Calmez-vous, lui dit Michel, je vais bien. Vous faites peur Ă  tout le monde. Les enfants vont bien. Tout le monde va bien. Mes enfants, sanglote-t-elle. Tout le monde va bien lui assure Ă  nouveau Michel. Henri et Charlotte sont en sĂ©curitĂ© renchĂ©rit-il, vous les avez vu hier. Madeleine en entendant le prĂ©nom de ses enfants retrouve ses esprits et se souvient du pourquoi de son combat. Lorsque son mari n'Ă©tait pas revenu du front elle avait dĂ» vendre la maison pour nourrir ses enfants. Puis elle avait dĂ» prendre plusieurs travails. Et lorsque cela n'avait plus suffit, elle s'Ă©tait fait violence et avait acceptĂ© les avances d'un allemand prĂ©nommĂ© Hans. C'est lĂ  qu'elle avait rencontrĂ© Michel. Il Ă©tait barman lors d’une rĂ©ception Ă  la kommandantur de Lilles et lui avait proposĂ© un verre de champagne avant de l’inviter Ă  danser Ă  un bal sur le pont NapolĂ©on. Pour un temps elle s’était laissĂ© emporter par le rythme de la valse, pĂąmĂ©e dans les bras de cet homme qu’elle venait Ă  peine de rencontrer. Sa voix grave et solennelle l'avait complĂštement envoĂ»tĂ©e. Ce qu'elle ne savait pas encore, c'est que, plus qu'un serveur, Michel Ă©tait le chef de la rĂ©sistance de toute la partie nord de la France. Il avait su la convaincre de les rejoindre, sans trop de mal Ă  vrai dire : sa haine de l'injustice qu'elle constatait chaque jour autour d'elle, ses amis juifs enlevĂ©s en pleine nuit par la police française, son amour pour la France et cette passion indĂ©fectible pour cet homme si mystĂ©rieux l'avaient transformĂ© en vĂ©ritable Mata Hari.

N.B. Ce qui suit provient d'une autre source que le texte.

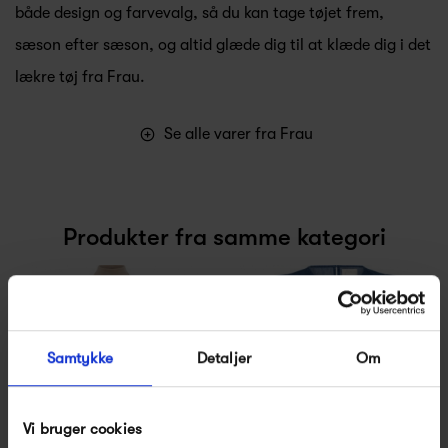
både design og farvevalg, så du kan tage tøjet frem,
sæson efter sæson, og altid glæde dig til at klæde dig i det
lækre tøj fra Frau.
Se alle varer fra Frau
Produkter fra samme kategori
Samtykke
Detaljer
Om
Vi bruger cookies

Elle passait des gens en zone libre, transmettait des informations, dĂ©robait des documents par le biais de Hans et de ses amis qu'elle dupait sans vergogne. Michel n'Ă©tait pas jaloux. Il aimait la France et savait que par amour on peut faire quelques sacrifices... Et puis elle prĂ©fĂ©rait lui mentir sur ce qui se passait avec Hans ; mĂȘme si le regard de Michel dans ces cas-lĂ  lui disait sans mot dire qu'il comprenait et souffrait pour elle. Pour plus de sĂ»retĂ© elle avait confiĂ© ses enfants Ă  sa sƓur. Cela demande un si grand sacrifice laissa-t-elle Ă©chapper d'une voix Ă©raillĂ©e de sanglots. Michel lui serre la main, tentant vainement de la rassurer
 Soudain un camion arrive. Les schleus s'Ă©crit Michel, ils cherchent sans doutent ceux qui ont fait dĂ©railler le train. Tous deux se mettent Ă  courir. Ils courent Ă  perdre haleine, leurs mains sont soudĂ©es. Le bruit des bottes se rapproche. Michel la pousse au dĂ©tour d'un sentier, le regard sĂ»r et plein d'amour. Ses yeux lui disent de rester cachĂ©e lĂ . Un bruit de mitraillette retenti, Michel tombe. Son dernier regard la supplie de se taire, de ne pas bouger. Et quand il comprend qu'elle comprend, il sourit et s’écrie « vive la France ! » juste avant la dĂ©tonation d'un luger assassin. Ils ont tuĂ© Michel, ils ont tuĂ© Michel crie-t-elle, le regard et le cƓur dĂ©chirĂ© ! Sa voix rĂ©veille tout l'Ă©tage. Mais non, Madeleine, je vais bien. Je suis lĂ  regardez. C'est moi
 Le docteur Michel
 Vous vous souvenez de moi ? Vous ĂȘtes tombĂ©e de votre lit. Mais tout va bien. C'est votre mĂ©moire qui vous joue des tours. Vos enfants sont venus vous voir. Le docteur prend Charlotte Ă  part et la rassure, l'informant sur l'Ă©volution de la maladie et lui prodiguant quelques conseils sur la façon d'aborder les pertes de mĂ©moire de leur mĂšre. Charlotte et Henri lui tiennent la main et l'embrassent. Une musique s'Ă©chappe d'une des chambres attenantes. DĂ©jĂ  madeleine n'est plus ici, son esprit se perd une fois encore. Mais pas de larmes dans ses yeux cette fois, Madeleine danse sur le pont NapolĂ©on, avec Michel.